Melissa Cohn says the reaction to NYC's new luxury second-home surcharge sounds familiar, because she's heard it all before

NYC's new pied-à-terre tax won't rattle the luxury market, veteran broker says

New York City has a long history of tax proposals and political moments that critics believed would drive wealthy buyers out of the market. The mansion tax was one. The supplemental mortgage recording tax was another. Mayor Zohran Mamdani's election prompted the same warnings. Each time, the luxury market kept moving.

The pied-à-terre tax, passed by the New York State Legislature on May 27 and taking effect July 1, is the latest entry on that list. The annual surcharge applies to second homes in New York City valued at $5 million or more that are not the owner's primary residence. It is projected to generate roughly $500 million a year from approximately 11,200 qualifying properties.

When Mamdani promised this tax during his campaign, it led to headlines saying there would be a mass exodus from the city of wealthy property owners. In fact, Mamdani’s election alone triggered a flurry of online posts promising a departure from the Big Apple. One veteran broker said that simply hasn’t happened.

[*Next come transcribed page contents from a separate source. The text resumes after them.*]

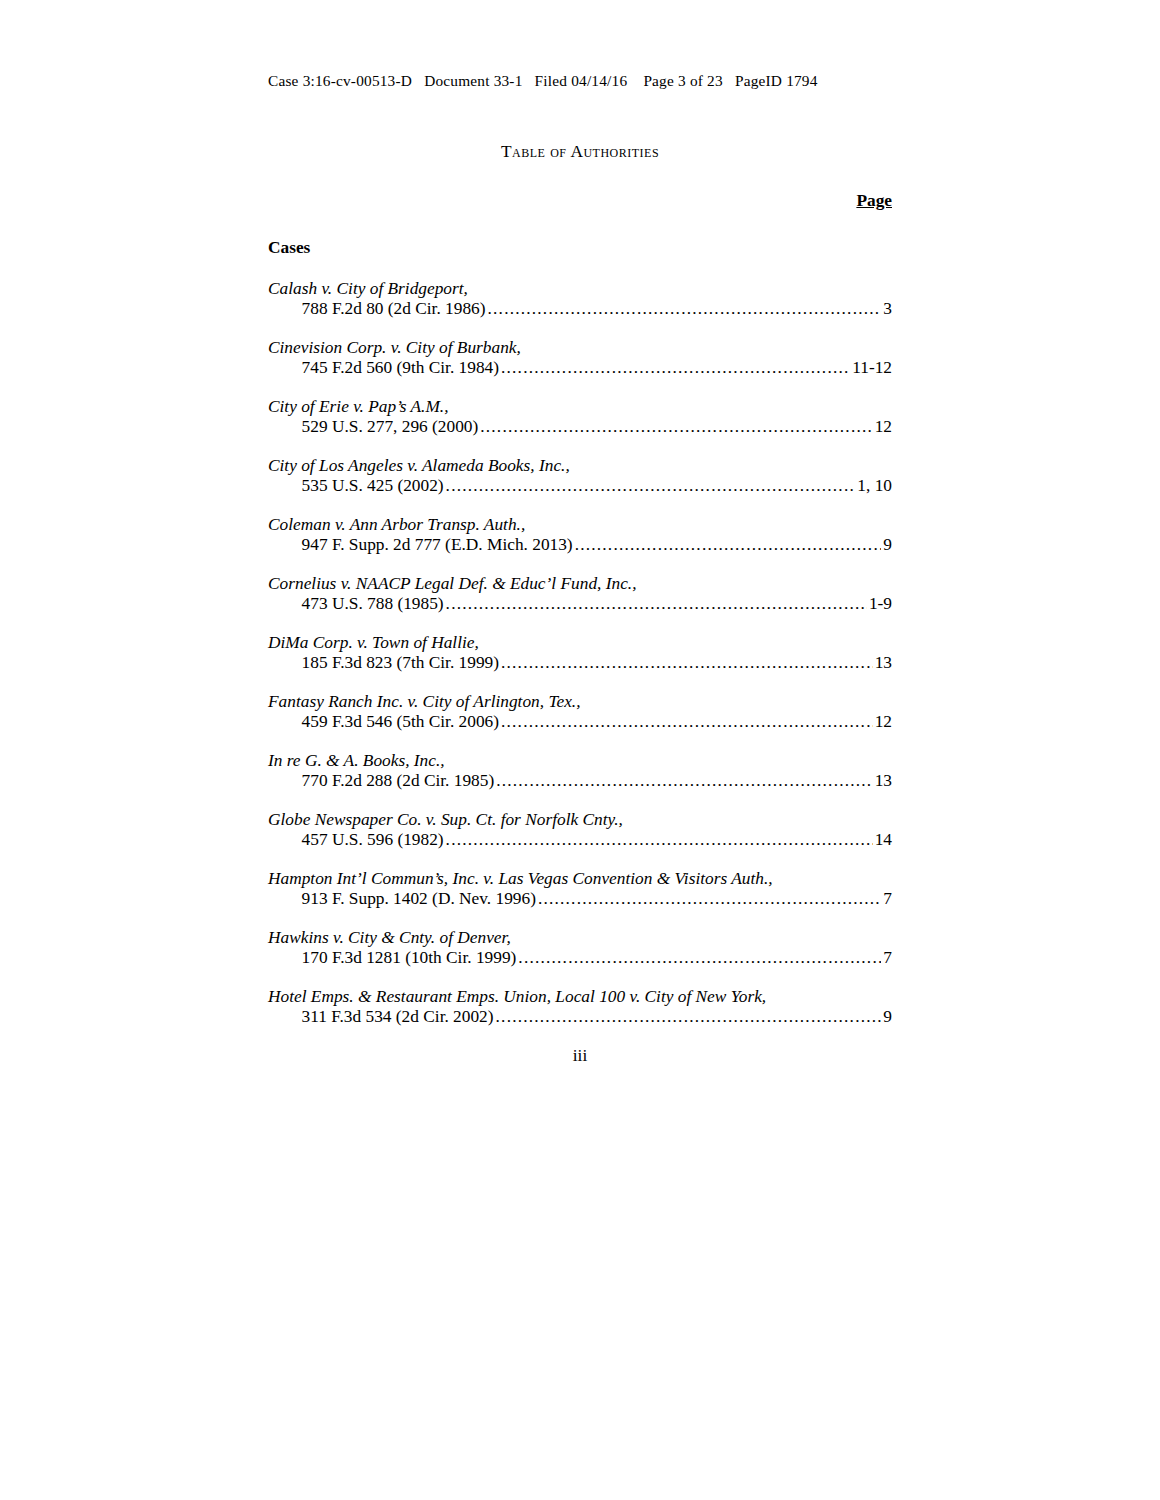Case 3:16-cv-00513-D Document 33-1 Filed 04/14/16 Page 3 of 23 PageID 1794
Table of Authorities
Page
Cases
Calash v. City of Bridgeport,
788 F.2d 80 (2d Cir. 1986) .......................................................................................... 3
Cinevision Corp. v. City of Burbank,
745 F.2d 560 (9th Cir. 1984) ................................................................................ 11-12
City of Erie v. Pap’s A.M.,
529 U.S. 277, 296 (2000) .......................................................................................... 12
City of Los Angeles v. Alameda Books, Inc.,
535 U.S. 425 (2002) ............................................................................................... 1, 10
Coleman v. Ann Arbor Transp. Auth.,
947 F. Supp. 2d 777 (E.D. Mich. 2013) ......................................................................... 9
Cornelius v. NAACP Legal Def. & Educ’l Fund, Inc.,
473 U.S. 788 (1985) ................................................................................................. 1-9
DiMa Corp. v. Town of Hallie,
185 F.3d 823 (7th Cir. 1999) ....................................................................................... 13
Fantasy Ranch Inc. v. City of Arlington, Tex.,
459 F.3d 546 (5th Cir. 2006) ....................................................................................... 12
In re G. & A. Books, Inc.,
770 F.2d 288 (2d Cir. 1985) ........................................................................................ 13
Globe Newspaper Co. v. Sup. Ct. for Norfolk Cnty.,
457 U.S. 596 (1982) .................................................................................................. 14
Hampton Int’l Commun’s, Inc. v. Las Vegas Convention & Visitors Auth.,
913 F. Supp. 1402 (D. Nev. 1996) .............................................................................. 7
Hawkins v. City & Cnty. of Denver,
170 F.3d 1281 (10th Cir. 1999) ................................................................................. 7
Hotel Emps. & Restaurant Emps. Union, Local 100 v. City of New York,
311 F.3d 534 (2d Cir. 2002) .......................................................................................... 9
iii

Melissa Cohn (pictured top), regional vice president at William Raveis Mortgage, has been working with high-end New York City buyers for decades. She has watched this cycle play out more than once, and because of this, is unsurprised by the actual outcome of these changes.

"I think in the end, it probably will not have a huge impact on the city," Cohn told Mortgage Professional America. "Remember when the mansion tax started, and everyone said people aren't going to buy, and this is a problem, and it's going to ruin the real estate market? And nothing really happened."

Defying sensational headlines

The mansion tax was first introduced in New York in 1989, then expanded significantly in 2019 when a supplemental mortgage recording tax kicked in on transactions starting at $2 million. The reaction both times was the same: alarm, predictions of market disruption, then business as usual.

Cohn said the reason is pretty simple. The kind of person who has the net worth to buy a property worth $5 million or more is unlikely to be phased by a small tax on that property value.

"Anyone who's buying a $5 million second home is not going to worry about it," she said. "If you're wealthy enough to be able to live in New York City and to buy a multi-million-dollar home as a second home, then you're probably a little bit less cost sensitive."

The public reaction to the proposal has been louder than the likely market impact, she said. The same noise surrounded Mamdani's election last year, and that did not move the needle either.

"Did that change the market? No, it did not phase the high end of the market," Cohn said. "People like to talk, people like to sensationalize. And then in five years this will maybe be a good thing because it'll help the city."

Cohn also made the case that the revenue generated is actually in the interest of anyone who owns property in New York. The city is running a significant budget deficit, and the services that make New York attractive to buyers do not pay for themselves.

"There's such a big budget deficit that if you want to buy in New York City, you want to make sure that the city is the New York City that we know and love," Cohn said. "You don't want crime to increase. So you would think that yes, it's in their best interest to be able to accept that tax."

Implementation could be bumpy

Cohn acknowledged the rollout will not be entirely smooth. Co-ops are the most complicated piece, since the building holds a single deed rather than individual owners holding title to their units.

"The co-op building has one deed, so someone's buying a second home as a co-op, how they're going to be able to track that is going to be a little bit more complicated," she said. "You have to make sure that they're not taxing the building and they're actually just taxing the individual buyer."

Those details will get sorted out over time, she said. What does not change is why people buy in New York in the first place, and Cohn said she is not seeing any shift in that sentiment.

"The mass exodus never happened," Cohn said. "People who have established lives, children, family, schools in New York aren't going to run away because there's a mayor that's here for four years. Mayors come and go. Your home doesn't."